Référence : 2005 CAF 145

EN PRÉSENCE DE MONSIEUR LE JUGE LÉTOURNEAU

ENTRE :

                                                    QUALITY GOODS IMD INC.

                                                                                                                                            appelante

                                                                             et

                                            TOMMY HILFIGER LICENSING INC.

                                                                             et

                                              TOMMY HILFIGER CANADA INC.

                                                                                                                                              intimées

                                    Requête jugée sur dossier sans comparution des parties.

                                   Ordonnance rendue à Ottawa (Ontario), le 21 avril 2005.

MOTIFS DE L'ORDONNANCE :                                                             LE JUGE LÉTOURNEAU


Date : 20050421

Dossier : A-45-05

Référence : 2005 CAF 145

EN PRÉSENCE DE MONSIEUR LE JUGE LÉTOURNEAU

ENTRE :

                                                    QUALITY GOODS IMD INC.

                                                                                                                                            appelante

                                                                             et

                                            TOMMY HILFIGER LICENSING INC.

                                                                             et

                                              TOMMY HILFIGER CANADA INC.

                                                                                                                                              intimées

                                                  MOTIFS DE L'ORDONNANCE

LE JUGE LÉTOURNEAU

[1]                L'appelante présente une requête en vertu des règles 54 et 343 des Règles de la Cour fédérale pour que la Cour détermine le contenu du dossier d'appel, à la suite de son appel et de l'appel incident des intimées à l'encontre de la décision d'un juge de la Cour fédérale. Le juge de première instance a conclu que l'appelante avait contrefait la marque de commerce Hilfiger Flag Logo, contrevenant ainsi à l'article 20 de la Loi sur les marques de commerce, L.R.C. 1985, ch. T-13.


[2]                La présente requête a ceci de particulier que l'appelante souhaite obtenir une ordonnance condamnant les intimées aux dépens du dossier d'appel au prorata des exigences de ces dernières relativement à l'inclusion de documents dans le dossier d'appel. Subsidiairement, l'appelante sollicite une ordonnance portant que chaque partie produise son propre dossier d'appel et en supporte les dépens.

» **Consigne 1**
D'après l'extrait de l'ordonnance, quelle marque de commerce le juge de première instance a-t-il conclu que l'appelante avait contrefaite ?
» **Consigne 2**
Prolongez l'extrait de l'ordonnance en reprenant immédiatement après sa dernière phrase.

» **Données fournies**
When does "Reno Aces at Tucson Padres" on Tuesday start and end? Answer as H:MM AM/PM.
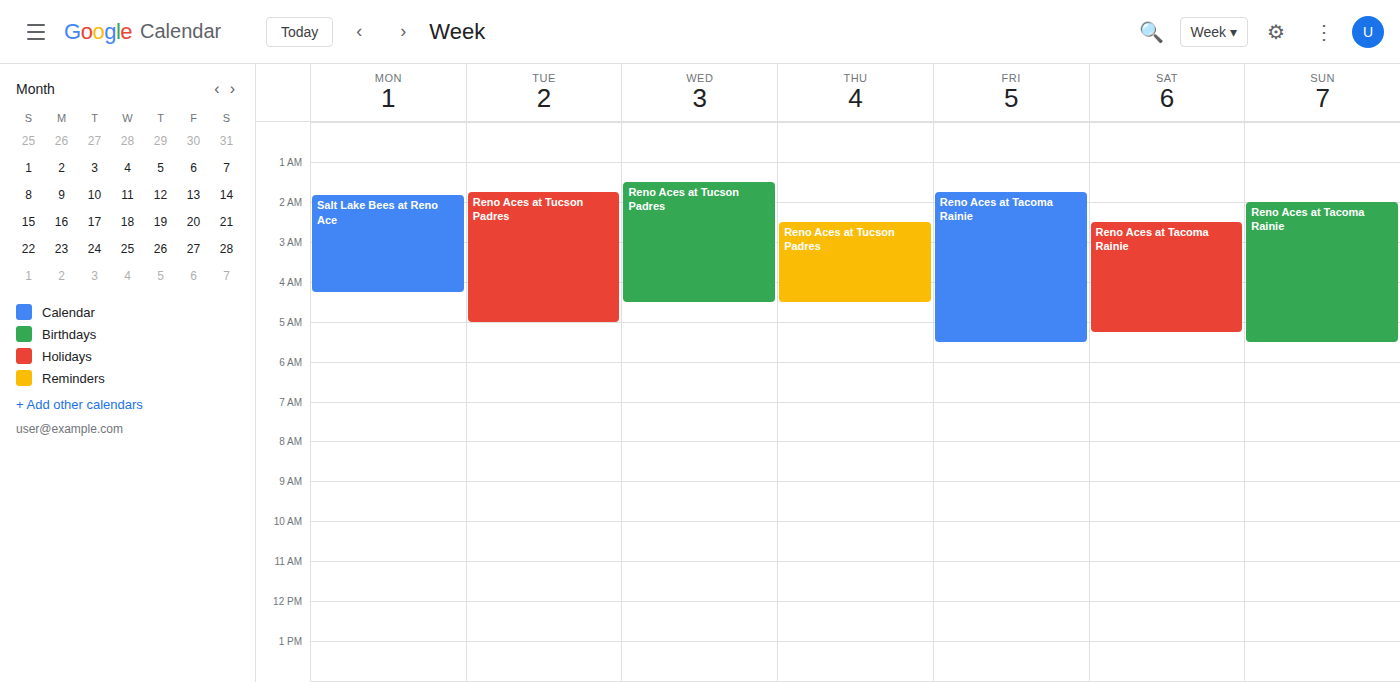
1:45 AM to 5:00 AM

» **Réponse attendue 1**
La marque de commerce Hilfiger Flag Logo.

» **Réponse attendue 2**
[3]                Le paragraphe 343(5) des Règles de la Cour fédérale prévoit que le dossier d'appel est préparé par l'appelant à moins que la Cour n'ordonne à l'administrateur de le préparer. Ce n'est pas ce type d'ordonnance qui est demandé en l'espèce, mais si c'était le cas, je ne l'aurais pas accordée.

[4]                Aucune disposition des Règles de la Cour fédérale ne porte sur la requête spécifique de l'appelante visant à partager les dépens de la préparation du dossier d'appel. Toutefois, l'alinéa 400(6)a) des Règles de la Cour fédérale donne à la Cour le pouvoir d'adjuger les dépens à l'égard d'une question litigieuse ou d'une procédure particulières :



400. (6) Autres pouvoirs discrétionnaires de la cour - Malgré toute autre disposition des présentes règles, la Cour peut :

a) adjuger ou refuser d'adjuger les dépens à l'égard d'une question litigieuse ou d'une procédure particulières;

b) adjuger l'ensemble ou un pourcentage des dépens taxés, jusqu'à une étape précise de l'instance;c) adjuger tout ou partie des dépens sur une base avocat-client;

d) condamner aux dépens la partie qui obtient gain de cause.

400. (6) Further discretion of Court - Notwithstanding any other provision of these Rules, the Court may

(a) award or refuse costs in respect of a particular issue or step in a proceeding;

(b) award assessed costs or a percentage of assessed costs up to and including a specified step in a proceeding;

(c) award all or part of costs on a solicitor-and-client basis; or

(d) award costs against a successful party.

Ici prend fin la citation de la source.